Exercise requirements: Format every line of the data below as a numbered list, skipping any blank lines.

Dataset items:
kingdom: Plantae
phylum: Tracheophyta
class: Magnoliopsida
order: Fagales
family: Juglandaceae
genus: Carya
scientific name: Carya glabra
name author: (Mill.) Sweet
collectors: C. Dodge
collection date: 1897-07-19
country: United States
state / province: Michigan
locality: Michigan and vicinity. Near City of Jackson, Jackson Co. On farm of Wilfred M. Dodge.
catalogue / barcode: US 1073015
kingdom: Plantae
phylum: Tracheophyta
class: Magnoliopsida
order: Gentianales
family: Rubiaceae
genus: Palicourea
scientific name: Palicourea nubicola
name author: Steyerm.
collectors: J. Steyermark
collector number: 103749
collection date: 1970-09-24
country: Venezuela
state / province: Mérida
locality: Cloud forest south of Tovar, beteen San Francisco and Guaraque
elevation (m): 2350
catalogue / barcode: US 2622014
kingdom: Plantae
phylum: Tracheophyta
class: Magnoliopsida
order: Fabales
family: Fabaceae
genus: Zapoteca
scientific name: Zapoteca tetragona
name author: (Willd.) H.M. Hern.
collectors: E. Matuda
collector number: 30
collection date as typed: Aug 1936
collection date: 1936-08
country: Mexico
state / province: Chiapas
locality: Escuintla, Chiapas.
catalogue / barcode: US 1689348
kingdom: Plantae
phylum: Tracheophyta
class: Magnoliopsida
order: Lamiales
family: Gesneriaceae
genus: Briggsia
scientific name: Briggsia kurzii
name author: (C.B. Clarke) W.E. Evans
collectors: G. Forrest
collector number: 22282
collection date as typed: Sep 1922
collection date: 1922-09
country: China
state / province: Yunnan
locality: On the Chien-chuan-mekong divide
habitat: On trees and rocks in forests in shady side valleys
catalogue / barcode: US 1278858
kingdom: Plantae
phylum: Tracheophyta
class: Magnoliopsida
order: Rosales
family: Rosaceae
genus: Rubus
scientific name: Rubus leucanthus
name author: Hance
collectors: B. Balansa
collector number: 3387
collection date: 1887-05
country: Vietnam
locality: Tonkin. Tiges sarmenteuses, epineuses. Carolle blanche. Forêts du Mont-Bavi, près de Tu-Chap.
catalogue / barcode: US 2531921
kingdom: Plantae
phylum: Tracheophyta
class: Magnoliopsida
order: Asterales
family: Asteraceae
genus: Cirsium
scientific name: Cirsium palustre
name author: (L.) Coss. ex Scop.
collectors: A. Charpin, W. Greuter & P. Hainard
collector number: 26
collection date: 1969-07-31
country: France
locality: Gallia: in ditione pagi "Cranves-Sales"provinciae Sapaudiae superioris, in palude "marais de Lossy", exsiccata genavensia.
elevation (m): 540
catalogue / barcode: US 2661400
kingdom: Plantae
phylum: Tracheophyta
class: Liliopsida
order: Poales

Exercise result:
1. kingdom: Plantae
2. phylum: Tracheophyta
3. class: Magnoliopsida
4. order: Fagales
5. family: Juglandaceae
6. genus: Carya
7. scientific name: Carya glabra
8. name author: (Mill.) Sweet
9. collectors: C. Dodge
10. collection date: 1897-07-19
11. country: United States
12. state / province: Michigan
13. locality: Michigan and vicinity. Near City of Jackson, Jackson Co. On farm of Wilfred M. Dodge.
14. catalogue / barcode: US 1073015
15. kingdom: Plantae
16. phylum: Tracheophyta
17. class: Magnoliopsida
18. order: Gentianales
19. family: Rubiaceae
20. genus: Palicourea
21. scientific name: Palicourea nubicola
22. name author: Steyerm.
23. collectors: J. Steyermark
24. collector number: 103749
25. collection date: 1970-09-24
26. country: Venezuela
27. state / province: Mérida
28. locality: Cloud forest south of Tovar, beteen San Francisco and Guaraque
29. elevation (m): 2350
30. catalogue / barcode: US 2622014
31. kingdom: Plantae
32. phylum: Tracheophyta
33. class: Magnoliopsida
34. order: Fabales
35. family: Fabaceae
36. genus: Zapoteca
37. scientific name: Zapoteca tetragona
38. name author: (Willd.) H.M. Hern.
39. collectors: E. Matuda
40. collector number: 30
41. collection date as typed: Aug 1936
42. collection date: 1936-08
43. country: Mexico
44. state / province: Chiapas
45. locality: Escuintla, Chiapas.
46. catalogue / barcode: US 1689348
47. kingdom: Plantae
48. phylum: Tracheophyta
49. class: Magnoliopsida
50. order: Lamiales
51. family: Gesneriaceae
52. genus: Briggsia
53. scientific name: Briggsia kurzii
54. name author: (C.B. Clarke) W.E. Evans
55. collectors: G. Forrest
56. collector number: 22282
57. collection date as typed: Sep 1922
58. collection date: 1922-09
59. country: China
60. state / province: Yunnan
61. locality: On the Chien-chuan-mekong divide
62. habitat: On trees and rocks in forests in shady side valleys
63. catalogue / barcode: US 1278858
64. kingdom: Plantae
65. phylum: Tracheophyta
66. class: Magnoliopsida
67. order: Rosales
68. family: Rosaceae
69. genus: Rubus
70. scientific name: Rubus leucanthus
71. name author: Hance
72. collectors: B. Balansa
73. collector number: 3387
74. collection date: 1887-05
75. country: Vietnam
76. locality: Tonkin. Tiges sarmenteuses, epineuses. Carolle blanche. Forêts du Mont-Bavi, près de Tu-Chap.
77. catalogue / barcode: US 2531921
78. kingdom: Plantae
79. phylum: Tracheophyta
80. class: Magnoliopsida
81. order: Asterales
82. family: Asteraceae
83. genus: Cirsium
84. scientific name: Cirsium palustre
85. name author: (L.) Coss. ex Scop.
86. collectors: A. Charpin, W. Greuter & P. Hainard
87. collector number: 26
88. collection date: 1969-07-31
89. country: France
90. locality: Gallia: in ditione pagi "Cranves-Sales"provinciae Sapaudiae superioris, in palude "marais de Lossy", exsiccata genavensia.
91. elevation (m): 540
92. catalogue / barcode: US 2661400
93. kingdom: Plantae
94. phylum: Tracheophyta
95. class: Liliopsida
96. order: Poales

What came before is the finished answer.